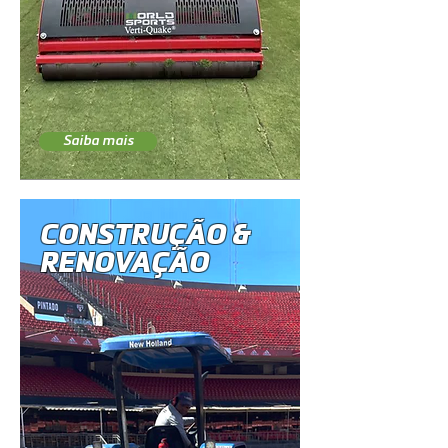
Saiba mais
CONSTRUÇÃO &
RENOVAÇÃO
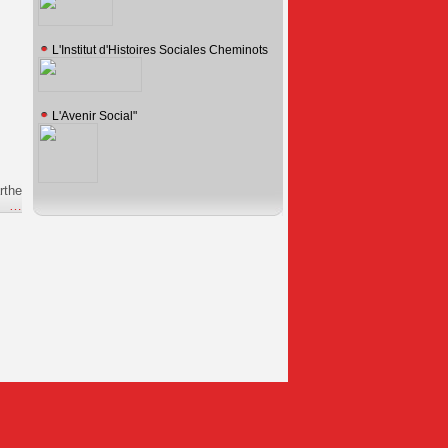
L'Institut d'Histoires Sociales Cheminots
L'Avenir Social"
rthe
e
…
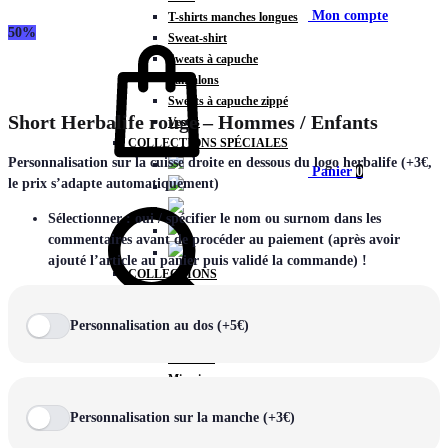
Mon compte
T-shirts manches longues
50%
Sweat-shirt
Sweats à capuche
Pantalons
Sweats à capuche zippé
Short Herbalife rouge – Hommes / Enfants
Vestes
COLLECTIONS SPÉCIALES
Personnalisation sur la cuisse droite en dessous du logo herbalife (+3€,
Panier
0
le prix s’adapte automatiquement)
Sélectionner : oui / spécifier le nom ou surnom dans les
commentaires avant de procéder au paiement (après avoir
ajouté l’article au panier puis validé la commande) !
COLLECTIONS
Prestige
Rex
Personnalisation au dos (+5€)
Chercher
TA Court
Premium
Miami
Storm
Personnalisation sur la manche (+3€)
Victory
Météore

---

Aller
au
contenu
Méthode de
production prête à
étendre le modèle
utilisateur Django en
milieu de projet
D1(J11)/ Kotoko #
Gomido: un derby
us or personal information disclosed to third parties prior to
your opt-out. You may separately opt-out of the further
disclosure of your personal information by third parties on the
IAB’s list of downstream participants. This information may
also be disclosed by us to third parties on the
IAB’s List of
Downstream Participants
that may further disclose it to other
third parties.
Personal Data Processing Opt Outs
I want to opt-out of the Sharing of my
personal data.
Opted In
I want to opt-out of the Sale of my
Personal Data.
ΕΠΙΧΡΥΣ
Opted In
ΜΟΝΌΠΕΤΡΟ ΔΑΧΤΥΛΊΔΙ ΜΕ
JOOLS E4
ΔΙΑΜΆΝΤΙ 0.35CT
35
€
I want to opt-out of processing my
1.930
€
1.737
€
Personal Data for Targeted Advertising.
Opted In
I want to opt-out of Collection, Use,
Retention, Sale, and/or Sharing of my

### Work to be completed
Each line of the listing that includes the word "information" should be copied out.

### Result
us or personal information disclosed to third parties prior to
disclosure of your personal information by third parties on the
IAB’s list of downstream participants. This information may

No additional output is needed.